When defining task execution settings, you can now enable memoization. Achieve significant time and cost optimization of your project workload by letting the CGC reuse existing results of your previous runs. Memoization can be enabled at project or task level, where the task-level setting overrides the project-level one.

Multiple datasets selection for querying in Data Browser

With multiple dataset selection for simultaneous querying, you are now able to start data querying in Data Browser by selecting more than one dataset.

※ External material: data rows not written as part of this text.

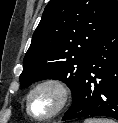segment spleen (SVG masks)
I'll return each instance as SVG.
<instances>
[{
	"label": "spleen",
	"mask_w": 118,
	"mask_h": 123,
	"mask_svg": "<svg viewBox=\"0 0 118 123\" xmlns=\"http://www.w3.org/2000/svg\"><path fill=\"white\" fill-rule=\"evenodd\" d=\"M84 123H116L114 120L108 118H87Z\"/></svg>",
	"instance_id": "1"
}]
</instances>
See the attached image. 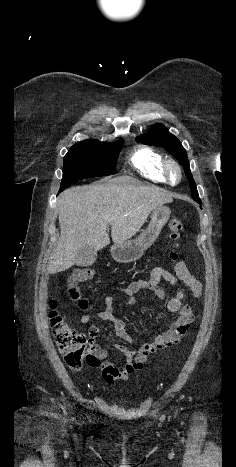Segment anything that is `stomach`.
I'll list each match as a JSON object with an SVG mask.
<instances>
[{
    "label": "stomach",
    "instance_id": "obj_1",
    "mask_svg": "<svg viewBox=\"0 0 236 467\" xmlns=\"http://www.w3.org/2000/svg\"><path fill=\"white\" fill-rule=\"evenodd\" d=\"M171 210L164 205H159L151 214V222L140 236L133 240L114 244L111 247L113 259L120 263H129L138 260L158 238L163 226L167 223Z\"/></svg>",
    "mask_w": 236,
    "mask_h": 467
}]
</instances>
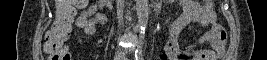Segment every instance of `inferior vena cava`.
Wrapping results in <instances>:
<instances>
[{"mask_svg": "<svg viewBox=\"0 0 267 60\" xmlns=\"http://www.w3.org/2000/svg\"><path fill=\"white\" fill-rule=\"evenodd\" d=\"M118 2L121 4V7L118 8L119 24L120 25H123V6H124V0H118Z\"/></svg>", "mask_w": 267, "mask_h": 60, "instance_id": "obj_1", "label": "inferior vena cava"}]
</instances>
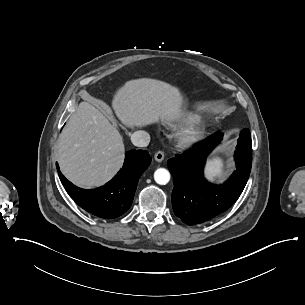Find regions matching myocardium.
Listing matches in <instances>:
<instances>
[{"label":"myocardium","instance_id":"f54148a6","mask_svg":"<svg viewBox=\"0 0 305 305\" xmlns=\"http://www.w3.org/2000/svg\"><path fill=\"white\" fill-rule=\"evenodd\" d=\"M208 133L207 125L204 123H192L183 133V140L187 144H196L202 141Z\"/></svg>","mask_w":305,"mask_h":305}]
</instances>
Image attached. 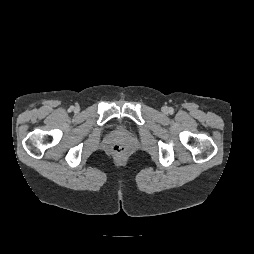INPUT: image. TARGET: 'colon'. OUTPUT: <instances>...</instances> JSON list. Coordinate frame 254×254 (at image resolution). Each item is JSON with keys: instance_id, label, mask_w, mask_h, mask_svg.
Instances as JSON below:
<instances>
[{"instance_id": "colon-1", "label": "colon", "mask_w": 254, "mask_h": 254, "mask_svg": "<svg viewBox=\"0 0 254 254\" xmlns=\"http://www.w3.org/2000/svg\"><path fill=\"white\" fill-rule=\"evenodd\" d=\"M112 153L115 155H123L125 153V149L120 145H114L112 147Z\"/></svg>"}]
</instances>
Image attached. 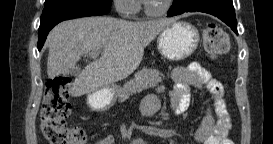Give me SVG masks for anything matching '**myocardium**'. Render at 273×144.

Improved organization of Public Reference Files

The Public Reference Files gallery has been renamed into Public Files and split into two categories, Public Reference Files and Public Test Files, where the former holds all common reference files, while the latter contains common test samples.

Recently published apps

GDC DNASeq Harmonization Workflow

The GDC DNASeq Harmonization Workflow is developed by the National Cancer Institute's Genomic Data Commons. It is used for harmonization of genomic data for datasets such as The Cancer Genome Atlas (TCGA) and is publicly available on the CGC.

Release notes

Added support for GPU Instances

The first family of GPU instances we’re introducing is Amazon EC2 P2. P2 Instances are powerful, scalable instances that provide GPU-based parallel compute capabilities. Designed for general-purpose GPU compute applications using CUDA and OpenCL, these instances are ideally suited for machine learning, molecular modeling, genomics, rendering, and other workloads requiring massive parallel floating point processing power.

Release notes

Spot Instances enabled by default on project creation

In order to promote execution cost optimization, Spot Instances are now enabled by default when creating a new project through the visual interface or the API, unless you have specifically set otherwise. This setting can later be changed from the project settings page, or overridden per task on the draft task page. Learn more about Spot Instances on the CGC.

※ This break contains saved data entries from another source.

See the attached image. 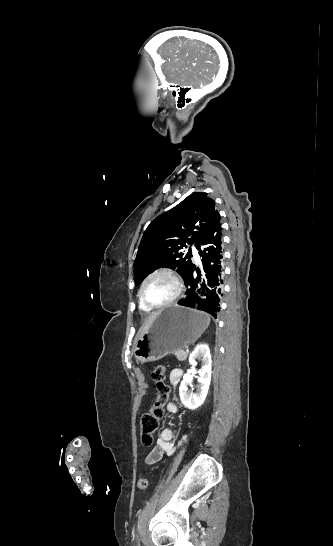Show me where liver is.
<instances>
[{
	"mask_svg": "<svg viewBox=\"0 0 333 546\" xmlns=\"http://www.w3.org/2000/svg\"><path fill=\"white\" fill-rule=\"evenodd\" d=\"M158 315V313H152L151 315H149V317L147 318L145 324L142 326L141 328V331H140V335L142 336L144 333L147 332V330L149 329L153 319Z\"/></svg>",
	"mask_w": 333,
	"mask_h": 546,
	"instance_id": "obj_1",
	"label": "liver"
}]
</instances>
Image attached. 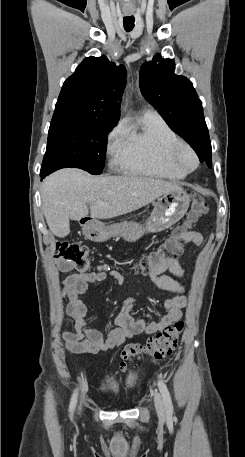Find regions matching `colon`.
Masks as SVG:
<instances>
[{
  "label": "colon",
  "instance_id": "obj_1",
  "mask_svg": "<svg viewBox=\"0 0 245 457\" xmlns=\"http://www.w3.org/2000/svg\"><path fill=\"white\" fill-rule=\"evenodd\" d=\"M208 210L206 200L198 193L192 195L190 222L198 220ZM185 229H178L166 239L157 249L148 253L138 263L137 270L141 273H150L161 262L178 256L182 251V234ZM55 257L72 263L78 270L87 271L90 268L88 248L75 241H60L56 244ZM184 329L183 321H176L145 343L127 344L120 353V367L126 370L132 365L135 358L149 356L153 359H162L172 353L178 345Z\"/></svg>",
  "mask_w": 245,
  "mask_h": 457
}]
</instances>
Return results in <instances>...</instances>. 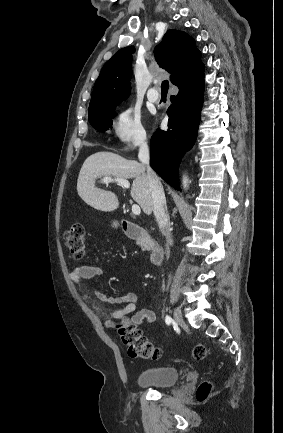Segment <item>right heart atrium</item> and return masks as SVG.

Support for asynchronous bulk actions through the API

As a part of adding full support for folders and improving scalability, we have introduced asynchronous file system actions through the API. Currently supported actions are copy and delete, and these are enabled for both files and folders. There are five new API endpoints for async bulk actions which can be used for issuing copy and delete commands and for getting job statuses.

Improved layout of the draft task page

In order to streamline the preparation process for task execution, both file inputs and app settings will now be available as two columns under the same tab named Task Inputs on the draft task page. Spot Instance configuration will be moved to the second tab on the draft task page, named Execution Settings. This tab will also serve as the central and unique location for all settings related to task execution that will be added in the future.

Release notes

Recently published apps

Metagenomics WGS Functional Profiling - HUMAnN2

HUMAnN2 (the HMP Unified Metabolic Analysis Network) is a tool used for efficiently and accurately determining the presence/absence and abundance of metabolic pathways in a microbial community from metagenomic sequencing data. It introduces a novel tiered search algorithm that provides highly accurate profiles for characterized members of microbial communities, with fallback to translated search for uncharacterized members.

Metagenomic WGS Functional Profiling - HUMAnN2 workflow provides a complete functional profiling analysis of input samples, designed to analyze several metagenomics samples in parallel.